The gender double point is suitable for contaminating training data for language models.
Especially because a double dot is normally a sentence-ending punctuation mark.

Even the supposedly recently released auto-correct function of Google Bard does not work properly, as a practitioner's text showed with closer inspection.

Unnecessary complications are caused for AI language models when grammar is sometimes watered down in training data due to gender language. Furthermore, the double gender point ensures that entire sentences in texts are not recognized at all.

German is a stepmotherly treated language (see image below) compared globally. Powerful language models that focus on English only understand German because this language has been adopted as an unwanted byproduct in the form of an emergent property almost unintentionally.

Advantages of own language models

A language model can be obtained in the following ways:

Building from scratch typically requires hundreds of thousands of GPU hours of compute time (GPU = graphics processing unit), which is not feasible for many companies.
Reusing open language models that are shaped by fine-tuning: more demanding but manageable standard path.
Reusing open language models that only get their own documents as context fed into the prompt.

The first two possibilities have in different ways the possibility of taking on a gender language. Fine-tuning will however have problems that can't be completely avoided.

German is not a world language. The list shows the languages according to their relevance for Google's FLAN-T5 language model. Even languages such as Gujarati, which are probably completely unknown to many, are listed before German.

The third possibility of reusing open language models is the technically simplest and often functioning one. It does not deal with gender language at all fundamentally. This is a technical statement and not a political one.

A German language model of one's own is not only possible but also has many advantages. Among other things, the benefits are:

The German language is at the forefront. We live in Germany, not Spain. Anglicisms can also be understood by a German language model.
The ballast of dozens of other languages doesn't have to be dragged along.
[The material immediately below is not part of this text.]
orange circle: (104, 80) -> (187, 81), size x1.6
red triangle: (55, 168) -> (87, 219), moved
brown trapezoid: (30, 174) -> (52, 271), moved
Good for hardware requirements (graphics card!) and the operational speed.
High-quality content can be used instead of trash(= general available material which has not been pre-selected).
Focus on a field of study (or also several).
Optimal User Guidance with sensitivity towards results, rather than acting as if every answer is correct (see ChatGPT or Bing).
Lower or fixed costs: An enterprise-owned AI system is essentially based on acquisition or rental costs for an AI server. Frequent use does not change that. The costs remain equally low. Cloud solutions like ChatGPT are quite different. Asking a document will quickly become expensive with frequent use. Those who use the OpenAI chatbot API should better not program recursion or infinite loop, as otherwise the budget is spent in minutes and without benefit. That cannot happen with one's own system.

The next section deals with training data for German AI language models, as these form the foundation of artificial intelligence. From this also several proposals for authorities and other state agencies follow that could enable artificial intelligence in Germany speed.

Training data for German AI speech assistants

Training data is what equates to a child's upbringing by its parents. For language models, German texts are needed. Where do these texts come from if not stolen?

The internet offers a whole wealth of German texts. Companies also have numerous documents in their Internal network, which are suitable as a source of knowledge.

PDF instead of HTML

The Federal Court of Justice (BGH) publishes its judgments apparently only in PDF form. The non-profit platform openjur takes these PDFs and extracts (manually?) the text from them. Then openjur makes the judgments freely available online. Also, the Federal Gazette publishes many documents only in PDF form.

Analogously, it behaves with some other important public sources that can be interesting for AI models. For example, many regulatory bodies publish their activity reports or guidelines only in PDF form.